Which among the following molecules is (a) involved in $$sp^3d$$ hybridization, (b) has different bond lengths and (c) has lone pair of electrons on the central atom ?

We have to identify the molecule that simultaneously satisfies three conditions:
(a) central atom undergoes $$sp^3d$$ hybridization,
(b) the molecule possesses more than one type of bond length, and
(c) the central atom contains at least one lone pair of electrons.

• Central atom $$P$$: valence electrons = $$5$$, all used for $$5$$ $$P-F$$ bonds.
• Hybridization: $$sp^3d$$ (trigonal-bipyramidal).
• Lone pairs on $$P$$: $$0$$, so condition (c) is not met.
Hence $$PF_5$$ is rejected.

• Central atom $$Xe$$: valence electrons = $$8$$, uses $$4$$ for bonds and retains $$2$$ lone pairs.
• Hybridization: $$sp^3d^2$$ (octahedral arrangement, square-planar shape).
• Geometry is symmetric; all $$Xe-F$$ bonds are equivalent in length.
Condition (a) fails (hybridization not $$sp^3d$$), so $$XeF_4$$ is rejected.

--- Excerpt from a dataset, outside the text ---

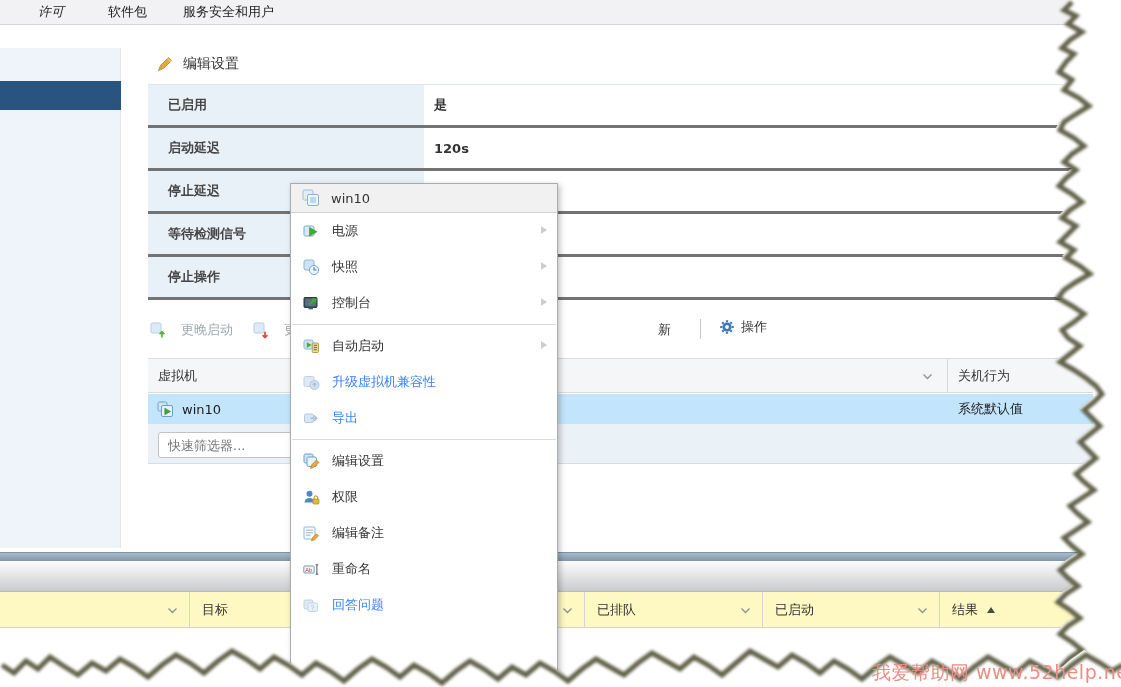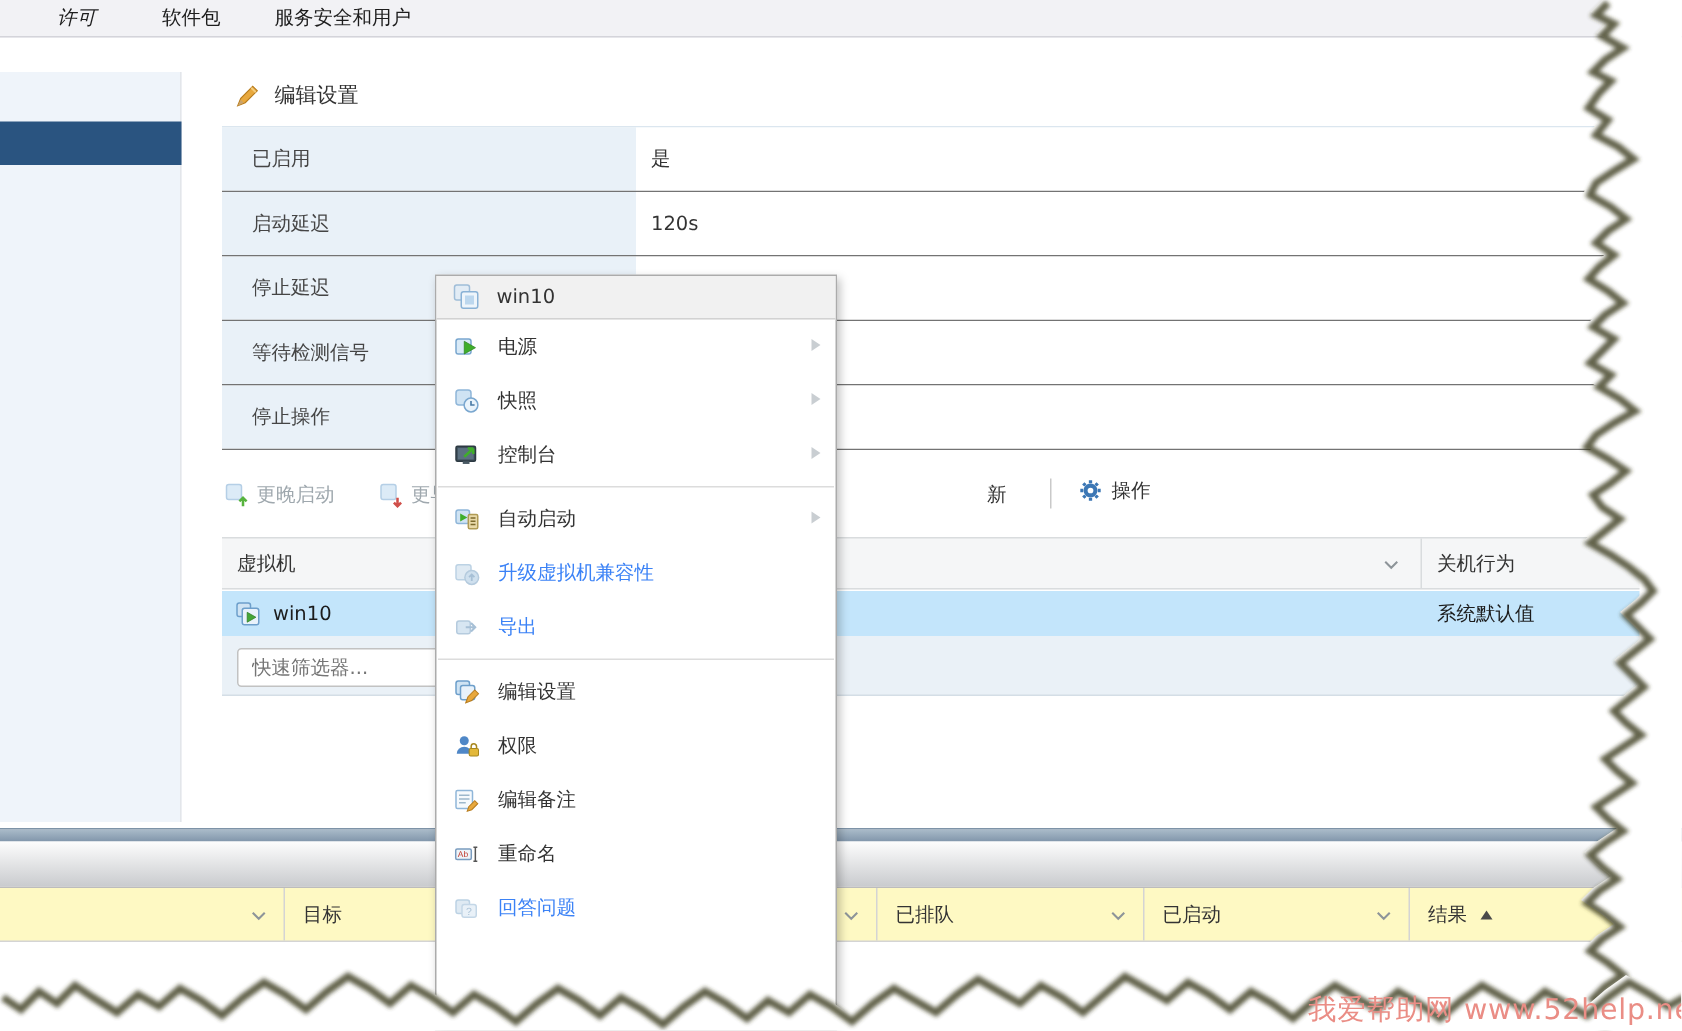"已启用" .srow { border-bottom: 1px solid #737373 -> 3px solid #737373; font-weight: none -> bold }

• Central atom $$S$$: valence electrons = $$6$$.
  - $$4$$ electrons form $$4$$ $$S-F$$ sigma bonds.
  - $$2$$ electrons remain as one lone pair.
• Steric number $$= 5$$ ⇒ hybridization $$sp^3d$$ leading to a trigonal-bipyramidal electron geometry.
• Molecular shape: seesaw (because one equatorial position is occupied by the lone pair).
• In a trigonal-bipyramidal framework, axial bonds (aligned vertically) are longer than equatorial bonds (lying in the trigonal plane) due to greater repulsion along the axial-equatorial angle $$90^{\circ}$$.
Therefore $$SF_4$$ possesses two distinct $$S-F$$ bond lengths.
Conditions (a), (b) and (c) are all satisfied.

• Central atom $$Xe$$: valence electrons = $$8$$.
  - $$2$$ electrons pairs form $$2$$ $$Xe-F$$ bonds.
  - $$3$$ lone pairs remain.
• Steric number $$= 5$$ ⇒ hybridization $$sp^3d$$.
• All three lone pairs occupy equatorial positions, giving a linear molecule F-Xe-F.
• Both $$Xe-F$$ bonds occupy identical axial positions; thus the two bond lengths are equal.
Condition (b) fails, so $$XeF_2$$ is rejected.

Only $$SF_4$$ fulfils all three requirements.

Hence the correct option is Option C.